Jacco van Rheenen uses groundbreaking microscopy to track individual cells in living tissue. In this way he uncovers how cancer starts and spreads.

Understanding escaped cancer cells

For many, cancer is an elusive yet malevolent phenomenon that starts when faults occur in DNA. But there are a lot of different kinds of cancer cells, and a tumour is a highly varied collection of cells. Not every cell in a tumour is malevolent, and not every cell is capable of metastasizing to other sites in the body.

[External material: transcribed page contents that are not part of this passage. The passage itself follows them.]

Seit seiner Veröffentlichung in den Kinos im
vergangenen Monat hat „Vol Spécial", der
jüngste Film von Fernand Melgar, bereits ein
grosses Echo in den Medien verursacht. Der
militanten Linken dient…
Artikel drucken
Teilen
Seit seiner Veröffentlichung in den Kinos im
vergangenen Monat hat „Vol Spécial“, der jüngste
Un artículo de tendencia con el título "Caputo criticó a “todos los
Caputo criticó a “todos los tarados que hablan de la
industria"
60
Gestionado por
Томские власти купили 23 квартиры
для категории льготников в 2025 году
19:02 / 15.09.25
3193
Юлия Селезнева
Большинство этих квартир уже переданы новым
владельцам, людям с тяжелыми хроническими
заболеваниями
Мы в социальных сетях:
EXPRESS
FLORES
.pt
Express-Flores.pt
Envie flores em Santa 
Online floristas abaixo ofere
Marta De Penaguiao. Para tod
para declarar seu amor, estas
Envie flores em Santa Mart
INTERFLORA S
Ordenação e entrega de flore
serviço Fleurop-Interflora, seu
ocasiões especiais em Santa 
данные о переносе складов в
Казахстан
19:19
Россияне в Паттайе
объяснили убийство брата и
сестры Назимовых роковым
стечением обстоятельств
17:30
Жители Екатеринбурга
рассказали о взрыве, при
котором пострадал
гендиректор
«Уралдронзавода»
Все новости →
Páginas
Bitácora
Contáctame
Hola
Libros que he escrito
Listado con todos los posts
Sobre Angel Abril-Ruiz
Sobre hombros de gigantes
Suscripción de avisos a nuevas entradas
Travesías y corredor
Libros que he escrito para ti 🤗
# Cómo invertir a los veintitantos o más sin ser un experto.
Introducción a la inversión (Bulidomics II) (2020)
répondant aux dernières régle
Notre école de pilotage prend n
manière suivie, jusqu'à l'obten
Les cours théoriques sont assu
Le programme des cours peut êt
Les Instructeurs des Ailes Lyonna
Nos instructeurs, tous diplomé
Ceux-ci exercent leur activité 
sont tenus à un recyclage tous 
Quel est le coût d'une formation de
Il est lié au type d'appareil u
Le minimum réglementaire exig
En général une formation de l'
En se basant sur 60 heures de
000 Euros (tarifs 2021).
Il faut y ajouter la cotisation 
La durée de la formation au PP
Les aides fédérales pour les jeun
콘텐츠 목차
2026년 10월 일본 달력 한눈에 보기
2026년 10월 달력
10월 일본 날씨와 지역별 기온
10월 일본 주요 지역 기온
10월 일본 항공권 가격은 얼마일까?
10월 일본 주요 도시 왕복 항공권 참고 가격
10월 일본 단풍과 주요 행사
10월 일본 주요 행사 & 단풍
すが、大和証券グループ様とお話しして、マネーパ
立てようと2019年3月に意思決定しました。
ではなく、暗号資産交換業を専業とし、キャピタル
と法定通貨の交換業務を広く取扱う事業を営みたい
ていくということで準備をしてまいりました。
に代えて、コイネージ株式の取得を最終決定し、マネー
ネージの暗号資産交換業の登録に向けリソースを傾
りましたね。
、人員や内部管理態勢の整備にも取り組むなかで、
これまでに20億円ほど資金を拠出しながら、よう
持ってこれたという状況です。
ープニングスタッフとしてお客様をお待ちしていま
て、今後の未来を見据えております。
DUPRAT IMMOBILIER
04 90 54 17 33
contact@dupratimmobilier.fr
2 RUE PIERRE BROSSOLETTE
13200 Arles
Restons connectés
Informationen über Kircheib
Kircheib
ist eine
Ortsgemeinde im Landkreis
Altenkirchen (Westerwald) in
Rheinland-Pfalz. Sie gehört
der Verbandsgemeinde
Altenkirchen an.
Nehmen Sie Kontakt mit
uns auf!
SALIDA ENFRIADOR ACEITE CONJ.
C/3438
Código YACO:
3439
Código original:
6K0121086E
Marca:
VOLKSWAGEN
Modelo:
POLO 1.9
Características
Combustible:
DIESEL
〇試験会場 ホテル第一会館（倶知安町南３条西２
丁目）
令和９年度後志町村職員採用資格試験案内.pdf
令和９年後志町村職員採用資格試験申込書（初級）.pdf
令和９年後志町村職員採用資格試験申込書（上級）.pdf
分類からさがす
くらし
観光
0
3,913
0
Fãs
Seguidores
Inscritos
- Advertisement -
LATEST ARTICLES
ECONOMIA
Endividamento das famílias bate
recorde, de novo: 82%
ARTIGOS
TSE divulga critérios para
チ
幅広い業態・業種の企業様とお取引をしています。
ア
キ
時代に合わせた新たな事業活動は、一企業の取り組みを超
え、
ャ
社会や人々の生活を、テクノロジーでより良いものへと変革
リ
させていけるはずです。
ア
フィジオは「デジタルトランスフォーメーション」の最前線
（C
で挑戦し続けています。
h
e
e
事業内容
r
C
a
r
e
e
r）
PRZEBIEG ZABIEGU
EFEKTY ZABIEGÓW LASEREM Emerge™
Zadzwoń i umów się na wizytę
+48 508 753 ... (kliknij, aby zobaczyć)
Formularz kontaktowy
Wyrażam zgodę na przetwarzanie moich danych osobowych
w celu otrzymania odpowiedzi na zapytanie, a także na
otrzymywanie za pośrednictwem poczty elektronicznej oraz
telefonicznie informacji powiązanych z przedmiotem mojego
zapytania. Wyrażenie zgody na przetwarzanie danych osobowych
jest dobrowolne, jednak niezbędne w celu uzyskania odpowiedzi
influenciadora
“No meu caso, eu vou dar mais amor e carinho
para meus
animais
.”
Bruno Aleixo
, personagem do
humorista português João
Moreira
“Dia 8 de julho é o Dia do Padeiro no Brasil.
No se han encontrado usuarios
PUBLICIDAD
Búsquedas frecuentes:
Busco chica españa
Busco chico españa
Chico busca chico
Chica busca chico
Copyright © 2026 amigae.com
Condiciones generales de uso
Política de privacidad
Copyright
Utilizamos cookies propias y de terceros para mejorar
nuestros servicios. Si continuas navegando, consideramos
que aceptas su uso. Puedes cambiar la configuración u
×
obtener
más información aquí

Jacco van Rheenen studies these differences using groundbreaking ‘intravital’ microscopy. This means that he can track individual cancer cells in living organisms for up to weeks on end. The cells are made visible using fluorescence so that they stand out against the rest of the tissue, which in turn allows the behaviour of individual cells to be observed.

By looking at cancer cells in this way, van Rheenen was the first to capture the metastasizing of cancer cells on camera. The images shows that while many cells are able to leave the tumour and enter the blood stream, only a select few are able to penetrate tissue in another location and start a distant tumour.

The intravital microscopy that van Rheenen uses helps the understanding of how a tumour starts, what exactly defines a cancer cell, what they do, and why there are so many differences between tumour cells. What happens when a cell leaves the tumour, what happens when it penetrates other tissue, and how does it communicate with other cells? Uncovering these aspects of the behaviour of individual cells provides leads for the treatment of cancer.